Every year the school district I'm from gives it's students a writing assesment, the PWA. In the students English class the teacher will show them two (generally unpopular) prompts. The student then has to write a "five paragraph essay" which introduces the prompt at hand, three paragraphs that provide a reason for the student's stance, three sub reasons withing each of those paragraphs, and a closing paragraph that's supposed to say something like, "In conclusion ___ is so because [reason 1], [reason 2] [reason 3].

I heard a story about one year where the prompt said something like "argue whether the world is getting better or worse," and some took the side of 'worse' and one of his three reasons was the way we do these writing assesment, what would really make my day is if I found out that he wasn't even trying to be funny.

If you look at Newsweek or other publications; persuasive writing is very common, but it's nothing like this. The opening paragraph will try to grab your attention, the closing paragraph will try feel conclusive, and throughout the text the authur will give reasons as well as support for those reasons, but the writer isn't going to be held to a mechanical format where his or her three -No more no less- paragraphs necesaraly begin with "another reason..." or "in addition..." And the thing that really bugs me is a legit writer would never close by saying, "in case you didn't read my article or get my point let me tell you what I said all over again."

I don't think I'd say I'm 100% against it. It might be a bad way to write but it still might be a sufficient way of measuring how well a student can write.
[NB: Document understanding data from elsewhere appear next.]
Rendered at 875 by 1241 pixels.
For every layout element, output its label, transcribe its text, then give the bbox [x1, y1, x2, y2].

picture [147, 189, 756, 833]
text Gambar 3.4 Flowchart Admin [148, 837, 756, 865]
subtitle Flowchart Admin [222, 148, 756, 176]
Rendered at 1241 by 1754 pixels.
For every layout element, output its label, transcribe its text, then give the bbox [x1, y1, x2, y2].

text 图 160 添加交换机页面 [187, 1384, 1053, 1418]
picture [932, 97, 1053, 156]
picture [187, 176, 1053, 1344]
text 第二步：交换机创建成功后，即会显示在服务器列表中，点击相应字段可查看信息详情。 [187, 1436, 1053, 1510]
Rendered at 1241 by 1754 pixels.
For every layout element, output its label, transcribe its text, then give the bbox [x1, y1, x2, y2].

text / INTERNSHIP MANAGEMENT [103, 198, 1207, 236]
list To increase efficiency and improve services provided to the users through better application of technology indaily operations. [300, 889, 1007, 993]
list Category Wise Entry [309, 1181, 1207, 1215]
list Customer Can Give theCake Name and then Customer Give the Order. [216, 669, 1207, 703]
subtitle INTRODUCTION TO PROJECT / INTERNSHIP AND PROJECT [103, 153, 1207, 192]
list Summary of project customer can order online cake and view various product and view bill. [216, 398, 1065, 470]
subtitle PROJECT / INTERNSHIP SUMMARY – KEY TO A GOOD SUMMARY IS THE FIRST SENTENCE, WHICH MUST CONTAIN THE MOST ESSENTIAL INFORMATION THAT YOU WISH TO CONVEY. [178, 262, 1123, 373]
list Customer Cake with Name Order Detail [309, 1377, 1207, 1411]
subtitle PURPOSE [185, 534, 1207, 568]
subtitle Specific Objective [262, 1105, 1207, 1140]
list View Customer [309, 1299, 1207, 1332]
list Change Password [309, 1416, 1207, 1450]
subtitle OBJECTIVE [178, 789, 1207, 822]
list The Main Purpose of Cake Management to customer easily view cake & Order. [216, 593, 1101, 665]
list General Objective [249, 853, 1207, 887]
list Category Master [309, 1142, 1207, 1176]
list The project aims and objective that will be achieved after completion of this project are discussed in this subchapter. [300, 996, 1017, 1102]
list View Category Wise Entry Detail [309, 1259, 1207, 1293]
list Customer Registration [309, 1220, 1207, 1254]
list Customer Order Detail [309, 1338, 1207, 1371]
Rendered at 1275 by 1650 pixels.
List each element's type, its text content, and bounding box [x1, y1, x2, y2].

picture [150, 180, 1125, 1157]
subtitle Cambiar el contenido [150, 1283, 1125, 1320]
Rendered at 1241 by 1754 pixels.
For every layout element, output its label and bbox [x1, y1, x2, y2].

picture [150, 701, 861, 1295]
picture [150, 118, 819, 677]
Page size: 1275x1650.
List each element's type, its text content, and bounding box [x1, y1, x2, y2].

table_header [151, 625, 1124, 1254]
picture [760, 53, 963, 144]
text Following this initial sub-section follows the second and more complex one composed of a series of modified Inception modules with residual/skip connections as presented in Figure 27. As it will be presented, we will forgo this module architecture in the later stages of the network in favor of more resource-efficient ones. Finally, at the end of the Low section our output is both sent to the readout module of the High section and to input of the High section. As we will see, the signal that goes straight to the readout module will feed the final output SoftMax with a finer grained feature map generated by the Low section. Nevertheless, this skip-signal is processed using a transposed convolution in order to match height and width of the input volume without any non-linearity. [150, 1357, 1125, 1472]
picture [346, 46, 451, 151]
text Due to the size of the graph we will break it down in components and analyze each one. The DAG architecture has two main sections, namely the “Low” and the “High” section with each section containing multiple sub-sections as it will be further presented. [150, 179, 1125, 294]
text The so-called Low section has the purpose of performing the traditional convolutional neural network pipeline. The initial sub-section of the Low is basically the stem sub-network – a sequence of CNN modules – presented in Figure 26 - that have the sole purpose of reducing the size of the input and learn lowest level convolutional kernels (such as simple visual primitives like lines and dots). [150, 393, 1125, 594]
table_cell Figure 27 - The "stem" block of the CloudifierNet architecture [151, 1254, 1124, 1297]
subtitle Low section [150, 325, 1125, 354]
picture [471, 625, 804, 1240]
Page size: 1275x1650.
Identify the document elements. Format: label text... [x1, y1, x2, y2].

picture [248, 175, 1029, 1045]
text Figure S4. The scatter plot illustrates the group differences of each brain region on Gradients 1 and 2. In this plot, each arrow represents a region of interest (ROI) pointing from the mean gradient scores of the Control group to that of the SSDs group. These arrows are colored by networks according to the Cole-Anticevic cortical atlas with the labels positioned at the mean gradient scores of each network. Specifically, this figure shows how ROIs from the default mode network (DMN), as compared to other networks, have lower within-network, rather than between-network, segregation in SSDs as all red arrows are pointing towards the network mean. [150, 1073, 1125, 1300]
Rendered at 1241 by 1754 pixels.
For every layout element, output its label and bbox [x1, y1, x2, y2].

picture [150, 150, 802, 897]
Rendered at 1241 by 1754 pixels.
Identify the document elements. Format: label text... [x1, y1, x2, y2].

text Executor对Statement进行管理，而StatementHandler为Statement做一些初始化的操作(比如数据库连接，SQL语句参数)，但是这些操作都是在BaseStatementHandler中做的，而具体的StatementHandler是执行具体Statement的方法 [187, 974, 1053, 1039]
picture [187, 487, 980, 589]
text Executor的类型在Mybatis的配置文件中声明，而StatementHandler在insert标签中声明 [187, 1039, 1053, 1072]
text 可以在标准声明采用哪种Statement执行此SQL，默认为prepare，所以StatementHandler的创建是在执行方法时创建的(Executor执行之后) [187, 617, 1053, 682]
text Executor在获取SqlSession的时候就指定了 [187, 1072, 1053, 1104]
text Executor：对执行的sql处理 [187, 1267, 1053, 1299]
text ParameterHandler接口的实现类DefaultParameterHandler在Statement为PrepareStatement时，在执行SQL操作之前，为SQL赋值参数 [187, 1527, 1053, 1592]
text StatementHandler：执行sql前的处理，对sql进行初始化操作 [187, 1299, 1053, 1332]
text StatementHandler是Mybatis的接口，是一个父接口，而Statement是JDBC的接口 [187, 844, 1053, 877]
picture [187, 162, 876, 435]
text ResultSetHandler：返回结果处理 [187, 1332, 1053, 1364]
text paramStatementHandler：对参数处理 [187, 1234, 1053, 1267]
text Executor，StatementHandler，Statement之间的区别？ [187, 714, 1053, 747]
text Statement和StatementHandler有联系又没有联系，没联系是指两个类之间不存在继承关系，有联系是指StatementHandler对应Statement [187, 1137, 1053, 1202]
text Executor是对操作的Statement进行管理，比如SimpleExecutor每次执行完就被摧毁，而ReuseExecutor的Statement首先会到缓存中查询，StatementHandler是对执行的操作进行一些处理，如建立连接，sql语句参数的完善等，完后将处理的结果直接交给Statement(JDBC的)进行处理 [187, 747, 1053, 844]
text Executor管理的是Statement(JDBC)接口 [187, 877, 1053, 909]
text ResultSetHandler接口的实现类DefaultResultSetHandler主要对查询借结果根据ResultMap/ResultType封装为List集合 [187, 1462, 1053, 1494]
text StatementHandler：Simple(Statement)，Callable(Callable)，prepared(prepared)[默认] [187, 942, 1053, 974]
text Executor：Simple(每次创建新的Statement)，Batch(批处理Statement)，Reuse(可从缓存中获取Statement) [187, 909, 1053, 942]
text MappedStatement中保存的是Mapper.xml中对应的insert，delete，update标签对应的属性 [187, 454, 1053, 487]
But a student has to write a persuasive essay for a practical purpose, such as a college application, and they think they must do the 'five paragraph format' then the schools' teaching of writing is almost counter productive.

Tuesday, June 15, 2010

Weezer's Represent

First I must say that my prediction for American Idol was correct. So I guess I'm on my way to being a legit music critic.

Yesterday I was shopping on iTunes and under the free section there was a song by Weezer that is either trying to promote the world cup or taking advantage of the world cup. Usually the free songs on iTunes are kind of lame but this one was by a song by a group that's been around for a while and I'm familiar with, so I downloaded it.

One things that bugged my about the song was the cheering and narration at the beginning. I don't think narration in songs works very well, this is what went wrong with Green Day's song Holiday. That song had a great groove to it but it slowed down and then said, "a Representative from California has the floor." I would've taken this section out if it were my decision. My problem with narrations is that they usually are distracting and they abruptly change the mood of the song.

But anyway, after the cheering the song started sounding kind of cool. I guess my problem with the song was the lyrics. The lyrics are too upfront and the message is a little to blatant. I couldn't find the actual text of the song but it says "it doesn't matter what ______ thinks" or "you represent ______." Imagine if some love song just implicitly said things like, "I love you" or "you're attractive." There are zillions of love songs but none would express feelings buy saying those things exactly as written above. I didn't hate the song and since I got it for free I can't feel ripped off but it is pretty low quality; it feels like some people were trying to produce a rock song but they had writers block or they were in a rush. I think I possibly could have written a song with the same level of quality as this one. To be honest I have a hard time imagining people who like mainstream popular music because it's mainstream and popular liking this Weezer song. So I guess sporting events should stick with Queen's We Will Rock You.